Any recommendations? Shouldn't it be accepted because the manual just says that I just need to add that line into the config file..

Thanks & Regards

hs

snmptrapd usually logs to /var/log/messages by default unless you specify another log file.

Also, you might try starting it with only the -c flag to see if that works better. It sounds like the snmptrap.sh script is running but generating errors. Either the script has typos or the input to the script is not as expected.

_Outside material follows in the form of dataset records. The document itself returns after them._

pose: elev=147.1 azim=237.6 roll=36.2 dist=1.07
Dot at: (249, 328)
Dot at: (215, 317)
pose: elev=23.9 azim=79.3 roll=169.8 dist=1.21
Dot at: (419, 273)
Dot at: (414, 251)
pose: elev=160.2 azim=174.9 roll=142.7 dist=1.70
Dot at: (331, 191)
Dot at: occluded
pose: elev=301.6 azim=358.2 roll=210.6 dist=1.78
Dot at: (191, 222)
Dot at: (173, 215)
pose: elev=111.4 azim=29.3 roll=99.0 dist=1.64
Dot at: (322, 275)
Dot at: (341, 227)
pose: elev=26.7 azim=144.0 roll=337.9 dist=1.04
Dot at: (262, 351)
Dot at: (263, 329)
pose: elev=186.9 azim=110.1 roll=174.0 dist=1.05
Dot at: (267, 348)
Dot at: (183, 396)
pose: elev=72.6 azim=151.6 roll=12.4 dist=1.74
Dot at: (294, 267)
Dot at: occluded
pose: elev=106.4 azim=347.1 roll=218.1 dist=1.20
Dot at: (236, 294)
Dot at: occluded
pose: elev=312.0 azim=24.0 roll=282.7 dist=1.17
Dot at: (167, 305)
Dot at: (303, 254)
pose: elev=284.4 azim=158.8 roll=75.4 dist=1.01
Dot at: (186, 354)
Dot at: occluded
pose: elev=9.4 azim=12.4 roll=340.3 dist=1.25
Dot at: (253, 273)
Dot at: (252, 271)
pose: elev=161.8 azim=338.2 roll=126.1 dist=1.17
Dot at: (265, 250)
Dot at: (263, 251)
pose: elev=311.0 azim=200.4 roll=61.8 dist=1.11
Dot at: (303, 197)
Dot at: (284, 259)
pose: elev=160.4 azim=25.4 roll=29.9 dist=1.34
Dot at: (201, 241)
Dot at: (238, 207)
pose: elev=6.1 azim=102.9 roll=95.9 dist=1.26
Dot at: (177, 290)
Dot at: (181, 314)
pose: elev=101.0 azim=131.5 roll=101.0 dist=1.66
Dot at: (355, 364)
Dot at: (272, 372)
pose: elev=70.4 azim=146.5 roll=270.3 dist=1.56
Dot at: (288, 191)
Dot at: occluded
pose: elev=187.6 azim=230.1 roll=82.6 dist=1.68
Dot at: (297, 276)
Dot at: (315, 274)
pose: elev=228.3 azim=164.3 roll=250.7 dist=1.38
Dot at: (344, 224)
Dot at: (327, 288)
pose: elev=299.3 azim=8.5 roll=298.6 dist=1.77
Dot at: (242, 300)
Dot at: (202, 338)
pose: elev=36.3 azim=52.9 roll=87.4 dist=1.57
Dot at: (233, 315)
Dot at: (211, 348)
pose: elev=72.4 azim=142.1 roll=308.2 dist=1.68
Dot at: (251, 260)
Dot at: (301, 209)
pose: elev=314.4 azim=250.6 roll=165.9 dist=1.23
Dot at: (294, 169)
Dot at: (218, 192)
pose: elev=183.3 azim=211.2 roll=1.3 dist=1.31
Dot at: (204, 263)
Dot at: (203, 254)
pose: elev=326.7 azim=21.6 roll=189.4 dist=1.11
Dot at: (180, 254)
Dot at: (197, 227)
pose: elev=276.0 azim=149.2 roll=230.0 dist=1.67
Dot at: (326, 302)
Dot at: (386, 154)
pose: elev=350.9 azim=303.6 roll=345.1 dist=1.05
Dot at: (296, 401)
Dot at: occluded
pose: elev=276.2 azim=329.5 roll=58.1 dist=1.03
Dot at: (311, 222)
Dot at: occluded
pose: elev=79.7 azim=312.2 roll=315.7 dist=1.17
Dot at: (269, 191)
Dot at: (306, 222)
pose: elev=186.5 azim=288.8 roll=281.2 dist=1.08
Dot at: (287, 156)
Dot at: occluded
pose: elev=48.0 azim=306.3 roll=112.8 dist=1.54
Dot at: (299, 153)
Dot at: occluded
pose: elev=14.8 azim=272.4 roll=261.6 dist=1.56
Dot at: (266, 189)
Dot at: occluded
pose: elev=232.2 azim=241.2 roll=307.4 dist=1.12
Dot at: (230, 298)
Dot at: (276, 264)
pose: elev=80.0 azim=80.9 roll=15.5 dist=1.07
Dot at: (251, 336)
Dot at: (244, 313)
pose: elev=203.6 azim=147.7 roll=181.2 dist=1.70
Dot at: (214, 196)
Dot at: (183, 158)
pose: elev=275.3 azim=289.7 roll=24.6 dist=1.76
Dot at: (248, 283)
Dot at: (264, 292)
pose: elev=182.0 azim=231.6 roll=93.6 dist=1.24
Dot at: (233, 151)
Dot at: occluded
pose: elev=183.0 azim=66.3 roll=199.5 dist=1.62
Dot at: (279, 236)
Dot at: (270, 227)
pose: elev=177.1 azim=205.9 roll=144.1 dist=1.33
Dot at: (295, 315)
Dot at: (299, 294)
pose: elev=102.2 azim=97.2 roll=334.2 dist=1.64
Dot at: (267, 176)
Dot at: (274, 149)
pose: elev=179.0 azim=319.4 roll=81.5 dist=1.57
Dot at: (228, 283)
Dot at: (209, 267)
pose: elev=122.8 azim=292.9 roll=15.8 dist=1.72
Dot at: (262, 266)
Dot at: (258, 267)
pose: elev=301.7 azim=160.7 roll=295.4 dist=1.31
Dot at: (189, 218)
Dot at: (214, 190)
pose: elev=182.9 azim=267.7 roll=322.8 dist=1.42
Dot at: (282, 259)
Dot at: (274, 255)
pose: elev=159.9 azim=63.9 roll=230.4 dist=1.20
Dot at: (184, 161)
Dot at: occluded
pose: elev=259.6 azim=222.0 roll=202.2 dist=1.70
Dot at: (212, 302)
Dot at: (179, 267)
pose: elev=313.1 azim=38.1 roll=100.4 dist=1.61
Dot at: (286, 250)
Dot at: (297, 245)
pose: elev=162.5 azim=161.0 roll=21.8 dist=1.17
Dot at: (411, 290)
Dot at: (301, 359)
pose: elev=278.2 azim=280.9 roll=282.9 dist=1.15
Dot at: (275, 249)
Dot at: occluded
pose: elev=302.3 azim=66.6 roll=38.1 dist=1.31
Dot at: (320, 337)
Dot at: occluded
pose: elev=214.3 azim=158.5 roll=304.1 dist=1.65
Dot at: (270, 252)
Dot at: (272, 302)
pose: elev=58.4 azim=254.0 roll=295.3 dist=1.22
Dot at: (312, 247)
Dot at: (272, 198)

You could also try running the script directly to see if you get errors (./snmptrap.sh for example).

Andrew

Sorry for overwhelming with mails.. But please forget my previous mail..

I've done as you said.. I am using snmptrapd instead of snmpd. And I added the "echo ..." line to the snmptrap.sh..

And I sent a V2 trap from my SnmpAgent to the snmprtapd.. The screen output:
/usr/sbin/snmptrapd -f -Le -F "%02.2h:%02.2j TRAP%w.%q from %A\n" -c /etc/snmp/snmptrapd.conf
NET-SNMP version 5.4
11:32 TRAP0.0 from 0.0.0.0
result is: sent: 0; failed: 1; total: 1
sent: 0; failed: 1; total: 1
sent: 0; failed: 1; total: 1
result is: sent: 0; failed: 1; total: 1
sent: 0; failed: 1; total: 1
sent: 0; failed: 1; total: 1


And the content of /tmp/sending.log:
/usr/local/sbin/zabbix_sender zabbix 10001 <UNKNOWN> snmptraps <UNKNOWN>
/usr/local/sbin/zabbix_sender zabbix 10001 <UNKNOWN> snmptraps <UNKNOWN>

Just wondering... Does it change sth to run snmptrapd, zabbix_server and zabbix_agentd as root or a normal user?

I think you will see the problem better than I do.. I still don't see anything in the file zabbix_server.log. Would you have any suggestions about the problem at this point?

Thanks a lot again! Your answers helped me a lot!

Regards,

hs

Try starting snmptrapd like this instead:

/usr/sbin/snmptrapd -c /etc/snmp/snmptrapd.conf

It seems like your formatting options may be breaking the snmptrap.sh script.